Task goal: Restate the Pareto distribution passage between "where *μ*, the" and "write *X* ∼ *P*(II)(*μ*,*σ*,*α*).", inclusive, swapping "applications" for "settings".

Reading text:
----
As the basic distribution in our hierarchy of generalized Pareto models we use the classical Pareto distribution, called here the Pareto (I) distribution. Its survival function is of the form (1). In practice, *α* is frequently assumed to be larger than 1, so that the distribution has a finite mean. If a random variable *X* has (1) as its survival function, then we write *X* ∼ *P*(*I*)(*σ*,*α*). In this basic model, the parameter *σ* has a dual role. It is indeed a scale parameter, but also it determines the lower bound of the support of the distribution and, in a sense, plays to some extent the role of a location parameter. A slightly more general model, which separates the roles of location and scale parameters has then been frequently used.

This distribution will be called the Pareto (II) distribution. Its survival function is of the form

\overline{F}(x)={\left[1+\left(\frac{x-\mu}{\sigma}\right)\right]}^{-\alpha},\phantom{\rule{.5em}{0ex}}x>\mu

(2)

where *μ*, the location parameter, is real valued, *σ* is positive and *α* is positive. In most applications *μ* will be non-negative, but negative values for *μ* pose no problems. If *X* has (2) as its survival function, we will write *X* ∼ *P*(II)(*μ*,*σ*,*α*).

There is an intimate relation between the Pareto (II) distribution and the Pickands generalized Pareto model, which is much used in the study of extreme values and peaks over thresholds. A good general reference for discussion of the role of the Pickands generalized Pareto distribution is the book by Falk et al. (2011). The density of the Pickands generalized Pareto model is

f(x;\sigma ,k)=\frac{1}{\sigma}{\left(1-\frac{\mathit{\text{kx}}}{\sigma}\right)}^{(1-k)/k}\phantom{\rule{1em}{0ex}}I(x>0,(\mathit{\text{kx}})/\sigma <1).
----
Extracted data:
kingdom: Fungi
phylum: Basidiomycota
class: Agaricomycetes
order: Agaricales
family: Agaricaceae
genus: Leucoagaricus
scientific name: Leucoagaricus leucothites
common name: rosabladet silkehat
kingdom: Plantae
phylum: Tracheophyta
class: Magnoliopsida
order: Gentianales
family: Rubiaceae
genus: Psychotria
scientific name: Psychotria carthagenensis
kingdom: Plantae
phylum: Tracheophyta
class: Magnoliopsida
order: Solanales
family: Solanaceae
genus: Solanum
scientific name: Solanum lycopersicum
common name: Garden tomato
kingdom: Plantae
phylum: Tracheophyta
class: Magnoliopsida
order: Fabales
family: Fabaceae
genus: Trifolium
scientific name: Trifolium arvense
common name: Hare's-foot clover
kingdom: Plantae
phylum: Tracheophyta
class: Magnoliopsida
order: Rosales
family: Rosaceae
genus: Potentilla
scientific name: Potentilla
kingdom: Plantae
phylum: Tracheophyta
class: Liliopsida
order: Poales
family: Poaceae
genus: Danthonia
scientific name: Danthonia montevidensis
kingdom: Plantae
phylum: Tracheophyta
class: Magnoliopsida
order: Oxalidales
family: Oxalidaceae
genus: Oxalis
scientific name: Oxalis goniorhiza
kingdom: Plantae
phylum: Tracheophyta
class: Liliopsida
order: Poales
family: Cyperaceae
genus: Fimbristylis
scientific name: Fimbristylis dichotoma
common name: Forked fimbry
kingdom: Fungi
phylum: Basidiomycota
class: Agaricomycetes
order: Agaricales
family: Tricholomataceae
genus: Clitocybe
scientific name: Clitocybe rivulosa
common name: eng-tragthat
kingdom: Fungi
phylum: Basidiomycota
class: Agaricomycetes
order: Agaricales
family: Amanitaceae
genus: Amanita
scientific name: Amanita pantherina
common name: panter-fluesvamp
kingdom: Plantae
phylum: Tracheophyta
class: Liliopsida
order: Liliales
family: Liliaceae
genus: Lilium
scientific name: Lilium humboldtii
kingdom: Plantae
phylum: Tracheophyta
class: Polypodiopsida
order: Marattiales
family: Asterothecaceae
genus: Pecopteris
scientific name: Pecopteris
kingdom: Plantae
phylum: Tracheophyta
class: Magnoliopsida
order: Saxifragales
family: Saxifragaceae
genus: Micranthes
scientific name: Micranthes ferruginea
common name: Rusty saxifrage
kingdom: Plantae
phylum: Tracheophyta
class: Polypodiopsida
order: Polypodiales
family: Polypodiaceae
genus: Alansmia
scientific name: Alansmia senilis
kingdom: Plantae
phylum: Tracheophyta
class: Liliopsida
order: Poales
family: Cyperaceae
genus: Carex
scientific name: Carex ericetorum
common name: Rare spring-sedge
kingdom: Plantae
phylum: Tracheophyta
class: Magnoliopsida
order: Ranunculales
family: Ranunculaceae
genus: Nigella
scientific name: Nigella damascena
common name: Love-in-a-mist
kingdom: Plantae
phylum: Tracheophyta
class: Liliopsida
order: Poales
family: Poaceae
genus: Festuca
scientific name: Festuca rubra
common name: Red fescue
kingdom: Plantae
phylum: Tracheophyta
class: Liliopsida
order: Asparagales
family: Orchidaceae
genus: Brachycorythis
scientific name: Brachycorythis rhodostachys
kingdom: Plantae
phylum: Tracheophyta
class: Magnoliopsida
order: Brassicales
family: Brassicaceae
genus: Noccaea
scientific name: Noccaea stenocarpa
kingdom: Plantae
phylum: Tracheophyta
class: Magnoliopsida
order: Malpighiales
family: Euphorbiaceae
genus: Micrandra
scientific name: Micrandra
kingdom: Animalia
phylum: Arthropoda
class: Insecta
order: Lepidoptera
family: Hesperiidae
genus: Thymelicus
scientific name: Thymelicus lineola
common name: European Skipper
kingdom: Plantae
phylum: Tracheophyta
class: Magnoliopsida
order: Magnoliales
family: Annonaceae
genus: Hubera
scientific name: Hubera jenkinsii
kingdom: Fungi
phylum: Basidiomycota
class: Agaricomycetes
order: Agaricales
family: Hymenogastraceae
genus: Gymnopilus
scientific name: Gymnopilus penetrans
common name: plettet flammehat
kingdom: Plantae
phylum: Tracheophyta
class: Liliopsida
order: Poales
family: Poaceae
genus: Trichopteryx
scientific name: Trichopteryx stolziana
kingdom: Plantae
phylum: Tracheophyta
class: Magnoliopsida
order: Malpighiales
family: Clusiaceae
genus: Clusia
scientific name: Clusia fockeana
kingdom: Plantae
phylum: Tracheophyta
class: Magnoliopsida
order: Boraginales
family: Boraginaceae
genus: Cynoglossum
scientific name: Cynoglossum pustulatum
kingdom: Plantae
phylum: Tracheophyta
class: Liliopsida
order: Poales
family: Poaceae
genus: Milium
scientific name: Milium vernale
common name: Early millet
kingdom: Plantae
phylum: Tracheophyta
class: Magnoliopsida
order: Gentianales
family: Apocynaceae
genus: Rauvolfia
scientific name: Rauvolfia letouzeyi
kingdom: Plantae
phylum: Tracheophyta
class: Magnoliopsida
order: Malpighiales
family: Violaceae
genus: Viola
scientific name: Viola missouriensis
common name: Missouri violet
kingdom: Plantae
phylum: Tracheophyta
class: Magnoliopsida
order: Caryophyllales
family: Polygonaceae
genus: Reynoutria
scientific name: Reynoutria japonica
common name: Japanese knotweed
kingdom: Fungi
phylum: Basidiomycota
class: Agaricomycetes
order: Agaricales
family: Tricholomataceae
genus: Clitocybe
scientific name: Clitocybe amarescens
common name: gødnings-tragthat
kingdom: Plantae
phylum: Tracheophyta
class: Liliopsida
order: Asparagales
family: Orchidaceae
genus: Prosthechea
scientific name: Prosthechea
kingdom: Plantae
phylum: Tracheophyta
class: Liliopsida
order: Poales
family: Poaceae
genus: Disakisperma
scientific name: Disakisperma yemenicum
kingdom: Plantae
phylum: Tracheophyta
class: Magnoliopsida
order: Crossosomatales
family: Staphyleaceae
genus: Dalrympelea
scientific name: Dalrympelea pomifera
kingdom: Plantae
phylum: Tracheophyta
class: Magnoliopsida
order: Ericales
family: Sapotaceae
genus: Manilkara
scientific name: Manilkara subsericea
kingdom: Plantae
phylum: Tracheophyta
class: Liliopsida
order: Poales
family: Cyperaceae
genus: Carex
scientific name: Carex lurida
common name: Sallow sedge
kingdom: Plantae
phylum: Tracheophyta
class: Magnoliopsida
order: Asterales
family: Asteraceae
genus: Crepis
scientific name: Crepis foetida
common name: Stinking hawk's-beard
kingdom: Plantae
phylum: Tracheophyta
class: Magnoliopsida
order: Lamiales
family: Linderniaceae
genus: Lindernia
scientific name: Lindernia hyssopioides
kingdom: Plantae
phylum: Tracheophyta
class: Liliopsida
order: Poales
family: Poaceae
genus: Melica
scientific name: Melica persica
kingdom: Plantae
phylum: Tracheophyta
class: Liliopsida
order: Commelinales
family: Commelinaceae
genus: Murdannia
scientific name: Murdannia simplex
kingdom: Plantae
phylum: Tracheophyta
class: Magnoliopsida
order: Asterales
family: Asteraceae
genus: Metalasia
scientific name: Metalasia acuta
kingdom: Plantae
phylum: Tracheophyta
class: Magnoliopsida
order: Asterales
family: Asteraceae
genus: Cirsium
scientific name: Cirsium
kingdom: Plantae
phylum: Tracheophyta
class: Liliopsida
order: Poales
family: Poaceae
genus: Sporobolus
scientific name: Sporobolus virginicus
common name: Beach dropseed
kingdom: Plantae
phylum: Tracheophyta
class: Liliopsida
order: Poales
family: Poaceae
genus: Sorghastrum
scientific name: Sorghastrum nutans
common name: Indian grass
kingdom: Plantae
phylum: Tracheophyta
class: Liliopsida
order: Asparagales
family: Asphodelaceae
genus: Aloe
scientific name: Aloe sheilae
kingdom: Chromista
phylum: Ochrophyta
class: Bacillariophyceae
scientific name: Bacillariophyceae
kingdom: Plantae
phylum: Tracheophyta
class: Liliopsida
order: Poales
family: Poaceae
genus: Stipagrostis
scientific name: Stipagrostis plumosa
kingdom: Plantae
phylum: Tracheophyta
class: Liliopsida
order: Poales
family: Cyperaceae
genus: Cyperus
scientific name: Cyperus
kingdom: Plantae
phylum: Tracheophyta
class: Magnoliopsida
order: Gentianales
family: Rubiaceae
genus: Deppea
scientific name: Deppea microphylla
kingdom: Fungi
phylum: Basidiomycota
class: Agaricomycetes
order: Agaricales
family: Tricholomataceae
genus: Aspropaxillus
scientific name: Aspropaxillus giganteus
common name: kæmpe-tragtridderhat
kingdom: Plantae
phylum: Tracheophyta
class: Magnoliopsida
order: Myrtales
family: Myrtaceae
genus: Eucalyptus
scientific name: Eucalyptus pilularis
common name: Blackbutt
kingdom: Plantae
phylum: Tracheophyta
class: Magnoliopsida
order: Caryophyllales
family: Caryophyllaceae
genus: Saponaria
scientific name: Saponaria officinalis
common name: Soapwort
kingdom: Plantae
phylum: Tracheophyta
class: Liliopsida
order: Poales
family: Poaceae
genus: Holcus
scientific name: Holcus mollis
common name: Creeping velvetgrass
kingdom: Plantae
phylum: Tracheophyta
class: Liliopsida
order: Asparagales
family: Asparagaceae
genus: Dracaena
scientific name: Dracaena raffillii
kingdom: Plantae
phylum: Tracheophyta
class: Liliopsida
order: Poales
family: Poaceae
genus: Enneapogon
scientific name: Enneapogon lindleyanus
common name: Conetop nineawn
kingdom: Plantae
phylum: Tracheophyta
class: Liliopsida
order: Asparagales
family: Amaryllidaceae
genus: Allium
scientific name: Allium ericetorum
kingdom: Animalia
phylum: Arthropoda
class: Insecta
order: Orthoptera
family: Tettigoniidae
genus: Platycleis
----
Exercise answer:
where *μ*, the location parameter, is real valued, *σ* is positive and *α* is positive. In most settings *μ* will be non-negative, but negative values for *μ* pose no problems. If *X* has (2) as its survival function, we will write *X* ∼ *P*(II)(*μ*,*σ*,*α*).